Indexed Instancing

Jan · May 12, 2010, 3:02pm

Afaik there is an OpenGL extension that allows to bind a vertex-stream that is not sampled per vertex, but per instance. Though atm i can’t find the extension. The functionality definitely exists in D3D11.

Though the way D3D implements it, it is mostly useless. There is a drawcall similar to glDrawElementsInstanced, only that you can not only define the number of instance to render, but also with which instance to start.

So you could have a vertex-stream that defines the world-matrices for 100 instances, and then you could just say “render instances 23 till 37”.

The problem with this approach is, that this is still very coarse. It does not work well with viewfrustum-culling.
It would be much more interesting, if i could instead specify something like an index-buffer, but for which instances to use.

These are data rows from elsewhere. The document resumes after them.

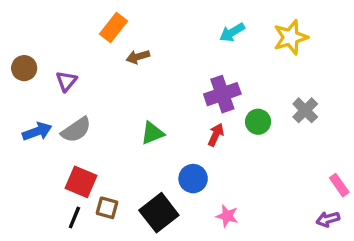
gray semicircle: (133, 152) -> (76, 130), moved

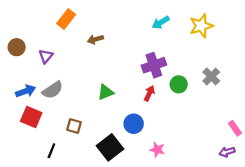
orange rectangle: (113, 28) -> (66, 19), moved
red square: (81, 182) -> (31, 117), moved
brown square: (107, 208) -> (74, 126), moved

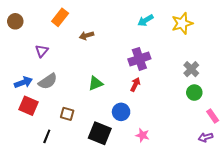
brown circle: (17, 47) -> (15, 21), moved
green circle: (179, 84) -> (194, 93), moved
black square: (110, 147) -> (100, 133), turned -30

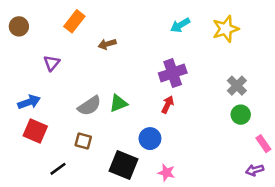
gray semicircle: (48, 81) -> (89, 106), moved
pink star: (142, 135) -> (166, 173), moved
black line: (47, 136) -> (58, 169), turned 32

So i could store all the instances on the GPU, with their modelview-matrices, etc., cull them on the CPU and just fill an index-buffer, which instances to draw. That way i could then render instances 23,26,29,33,37 in one drawcall without reverting to using dynamically filled uniforms.

I don’t know whether there are already built-in shader variables to handle such cases, but if such a drawcall is made, one would need two different variables: gl_InstanceID that just counts which instance is currently rendered, and maybe something like gl_InstanceIndex, that would then say “although you are the 3rd instance to be rendered, you are actually instance 29 in the vertex-array”.

IMO such functionality would be extremely useful, because one often renders many identical objects, only in different locations. Till now instancing is very cumbersome to use, because one usually has to dynamically manage data just to define WHICH instances to render. With such a simple method one would only need to dynamically create the index-buffer, and maybe change the instance vertex-streams, when the position of an instance changes.

Jan.

Jan · May 12, 2010, 3:11pm

Here is the extension that i meant:

http://www.opengl.org/registry/specs/ARB/instanced_arrays.txt

Dark_Photon · May 12, 2010, 5:44pm

What about something like this serializing instance attributes for ARB_instanced_arrays?

Jan · May 12, 2010, 6:19pm

Interesting, indeed, but it does not invalidate what i proposed.

The problem with this technique is, that it does the frustum-culling on the GPU. Therefore it is much more limited. I cannot implement every wicked optimization structure to run on the GPU. So, yes it’s one possibility, but again it is only a work-around to get instancing to actually do the thing that i proposed above, only with more restrictions.

Jan.

BionicBytes · May 13, 2010, 4:26am

So i could store all the instances on the GPU, with their modelview-matrices, etc., cull them on the CPU and just fill an index-buffer, which instances to draw. That way i could then render instances 23,26,29,33,37 in one drawcall without reverting to using dynamically filled uniforms

you can achive something like this using 2 Texture Buffer Objects - one to store all per-instance data, the other is to be filled per frame with the visible indexes.
The advantage of TBo is that the array sizes can be huge and my testing shows that uploading index data to a buffer object is very quick - see “instancing sucks?” thread on the advanced forum.

You could also use Uniform Buffer Objects instead - by they seem to have much smaller sizes and as a result take more CPU dycles to dynamically populate the Buffer Objects.

I agree it would be nice to have something more black-box rather than having to manage all the Buffer objects - but at least their usage is flexible.
By the way, I had been playing with the ARB_Instanced_arrays and I wanted to store a modelmatrix as part of the instance data. The annyoing thing is that
the generic vertex attribute pointers only allow a maximum of 4 components per vertex stream, so it takes 4 vertex streams to specify a matrix as a per-instance attribute.
More useful would be to use just the one glVertexAttribPointer, but allow for any number of components (not just 1,2,3,4, BGRA), eg 16 - so that we can send a modelmatrix.